I saw this question yesterday: how reddit generates an alphanum id
I think it's a reasonably good method (and particularily clever)
it uses Python
def to_base(q, alphabet):
if q < 0: raise ValueError, "must supply a positive integer"
l = len(alphabet)
converted = []
while q != 0:
q, r = divmod(q, l)
converted.insert(0, alphabet[r])
return "".join(converted) or '0'
def to36(q):
return to_base(q, '0123456789abcdefghijklmnopqrstuvwxyz')
Add a char(10) field to your order table... call it 'order_number'.
After you create a new order, randomly generate an integer from 1...9999999999. Check to see if it exists in the database under 'order_number'. If not, update your latest row with this value. If it does exist, pick another number at random.
Use 'order_number' for publicly viewable URLs, maybe always padded with zeros.
There's a race condition concern for when two threads attempt to add the same number at the same time... you could do a table lock if you were really concerned, but that's a big hammer. Add a second check after updating, re-select to ensure it's unique. Call recursively until you get a unique entry. Dwell for a random number of milliseconds between calls, and use the current time as a seed for the random number generator.
Swiped from here.
UPDATED As with using the GUID aproach described by Bevan, if the column is constrained as unique, then you don't have to sweat it. I guess this is no different that using a GUID, except that the customer and Customer Service will have an easier time referring to the order.

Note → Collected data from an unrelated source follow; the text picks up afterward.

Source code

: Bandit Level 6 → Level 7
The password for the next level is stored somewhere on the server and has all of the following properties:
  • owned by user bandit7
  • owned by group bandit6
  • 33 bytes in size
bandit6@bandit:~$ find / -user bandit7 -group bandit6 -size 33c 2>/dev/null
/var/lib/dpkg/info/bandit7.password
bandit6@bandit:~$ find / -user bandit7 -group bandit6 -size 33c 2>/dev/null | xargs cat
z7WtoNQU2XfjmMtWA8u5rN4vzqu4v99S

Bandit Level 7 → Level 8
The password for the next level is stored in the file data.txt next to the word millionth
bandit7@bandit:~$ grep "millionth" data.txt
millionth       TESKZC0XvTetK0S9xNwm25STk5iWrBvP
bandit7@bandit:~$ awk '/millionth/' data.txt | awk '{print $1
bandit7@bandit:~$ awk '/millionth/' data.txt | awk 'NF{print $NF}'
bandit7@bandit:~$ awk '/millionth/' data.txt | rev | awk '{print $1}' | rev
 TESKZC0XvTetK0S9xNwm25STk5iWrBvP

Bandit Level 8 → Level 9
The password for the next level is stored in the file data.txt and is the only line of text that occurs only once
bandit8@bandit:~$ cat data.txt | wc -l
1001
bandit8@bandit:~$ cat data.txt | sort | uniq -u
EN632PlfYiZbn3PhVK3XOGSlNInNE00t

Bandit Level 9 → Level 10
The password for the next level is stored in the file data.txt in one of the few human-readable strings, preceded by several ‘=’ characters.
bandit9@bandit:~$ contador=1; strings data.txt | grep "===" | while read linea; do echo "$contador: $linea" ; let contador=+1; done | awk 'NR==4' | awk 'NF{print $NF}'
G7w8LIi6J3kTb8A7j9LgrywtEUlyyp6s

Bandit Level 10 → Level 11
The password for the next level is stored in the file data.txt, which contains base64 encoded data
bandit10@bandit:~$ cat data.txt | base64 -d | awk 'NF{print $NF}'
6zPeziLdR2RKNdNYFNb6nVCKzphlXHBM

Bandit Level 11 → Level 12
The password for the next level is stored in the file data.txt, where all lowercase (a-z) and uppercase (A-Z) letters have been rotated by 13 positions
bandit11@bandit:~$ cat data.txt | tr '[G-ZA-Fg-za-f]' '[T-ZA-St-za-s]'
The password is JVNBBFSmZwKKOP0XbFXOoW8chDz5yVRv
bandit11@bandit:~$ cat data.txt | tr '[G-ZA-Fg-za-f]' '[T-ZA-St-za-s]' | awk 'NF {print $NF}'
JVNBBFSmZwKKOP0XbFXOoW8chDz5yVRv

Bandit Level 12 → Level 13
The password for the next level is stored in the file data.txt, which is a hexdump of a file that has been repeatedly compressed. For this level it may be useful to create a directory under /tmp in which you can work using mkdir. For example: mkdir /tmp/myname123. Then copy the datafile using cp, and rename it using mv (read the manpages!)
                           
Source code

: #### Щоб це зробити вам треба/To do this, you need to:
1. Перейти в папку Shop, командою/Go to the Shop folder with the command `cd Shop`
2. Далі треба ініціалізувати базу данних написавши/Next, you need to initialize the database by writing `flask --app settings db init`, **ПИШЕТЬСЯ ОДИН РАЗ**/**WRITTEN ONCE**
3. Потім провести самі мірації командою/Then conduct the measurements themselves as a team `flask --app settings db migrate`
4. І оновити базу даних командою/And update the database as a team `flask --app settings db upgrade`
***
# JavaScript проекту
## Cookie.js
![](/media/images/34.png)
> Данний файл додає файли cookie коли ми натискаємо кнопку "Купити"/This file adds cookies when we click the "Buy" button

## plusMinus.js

I've found a much simpler way. Say you want to map N digits, pseudorandomly to N digits. you find the next highest prime from N, and you make your function
prandmap(x) return x * nextPrime(N) % N
this will produce a function that repeats (or has a period) every N, no number is produced twice until x=N+1. It always starts at 0, but is pseudorandom thereafter.

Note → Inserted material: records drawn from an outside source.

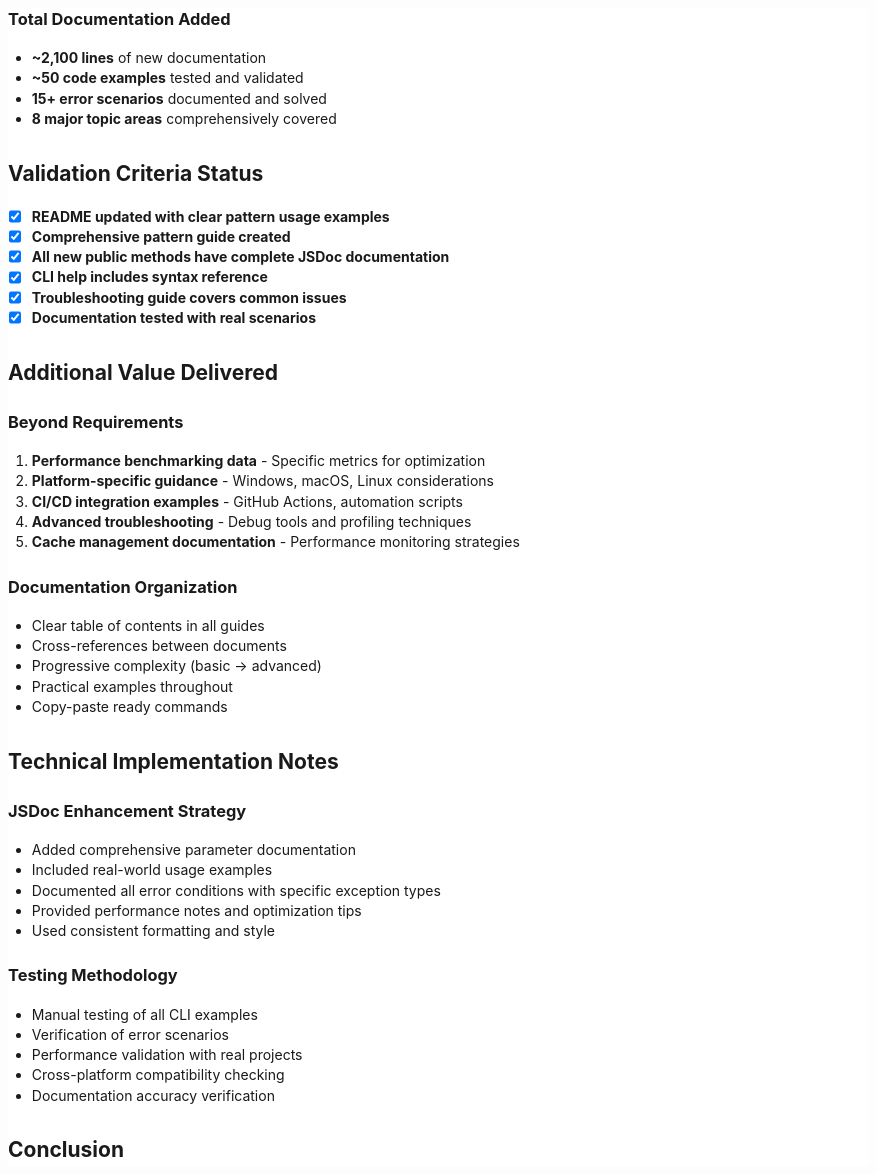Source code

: ### Total Documentation Added
- **~2,100 lines** of new documentation
- **~50 code examples** tested and validated
- **15+ error scenarios** documented and solved
- **8 major topic areas** comprehensively covered

## Validation Criteria Status

- [x] **README updated with clear pattern usage examples**
- [x] **Comprehensive pattern guide created**  
- [x] **All new public methods have complete JSDoc documentation**
- [x] **CLI help includes syntax reference**
- [x] **Troubleshooting guide covers common issues**
- [x] **Documentation tested with real scenarios**

## Additional Value Delivered

### Beyond Requirements
1. **Performance benchmarking data** - Specific metrics for optimization
2. **Platform-specific guidance** - Windows, macOS, Linux considerations
3. **CI/CD integration examples** - GitHub Actions, automation scripts
4. **Advanced troubleshooting** - Debug tools and profiling techniques
5. **Cache management documentation** - Performance monitoring strategies

### Documentation Organization
- Clear table of contents in all guides
- Cross-references between documents
- Progressive complexity (basic → advanced)
- Practical examples throughout
- Copy-paste ready commands

## Technical Implementation Notes

### JSDoc Enhancement Strategy
- Added comprehensive parameter documentation
- Included real-world usage examples
- Documented all error conditions with specific exception types
- Provided performance notes and optimization tips
- Used consistent formatting and style

### Testing Methodology
- Manual testing of all CLI examples
- Verification of error scenarios
- Performance validation with real projects
- Cross-platform compatibility checking
- Documentation accuracy verification

## Conclusion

I honestly thing encrypting/decrypting query string data is a bad approach to this problem. The easiest solution is sending data using POST instead of GET. If users are clicking on links with querystring data, you have to resort to some javascript hacks to send data by POST (keep accessibility in mind for users with Javascript turned off). This doesn't prevent users from viewing source, but at the very least it keeps sensitive from being indexed by search engines, assuming the data you're trying to hide really that sensitive in the first place.
Another approach is to use a natural unique key. For example, if you're issuing invoices to customers on a monthly basis, then "yyyyMM[customerID]" uniquely identifies a particular invoice for a particular user.
From your description, personally, I would start off by working with whatever standard encryption library is available (I'm a Java programmer, but I assume, say, a basic AES encryption library must be available for PHP):
on the database, just key things as you normally would
whenever you need to transmit a key to/from a client, use a fairly strong, standard encryption system (e.g. AES) to convert the key to/from a string of garbage. As your plain text, use a (say) 128-byte buffer containing: a (say) 4-byte key, 60 random bytes, and then a 64-byte medium-quality hash of the previous 64 bytes (see Numerical Recipes for an example)-- obviously when you receive such a string, you decrypt it then check if the hash matches before hitting the DB. If you're being a bit more paranoid, send an AES-encrypted buffer of random bytes with your key in an arbitrary position, plus a secure hash of that buffer as a separate parameter. The first option is probably a reasonable tradeoff between performance and security for your purposes, though, especially when combined with other security measures.
the day that you're processing so many invoices a second that AES encrypting them in transit is too performance expensive, go out and buy yourself a big fat server with lots of CPUs to celebrate.
Also, if you want to hide that the variable is an invoice ID, you might consider calling it something other than "invoice_id".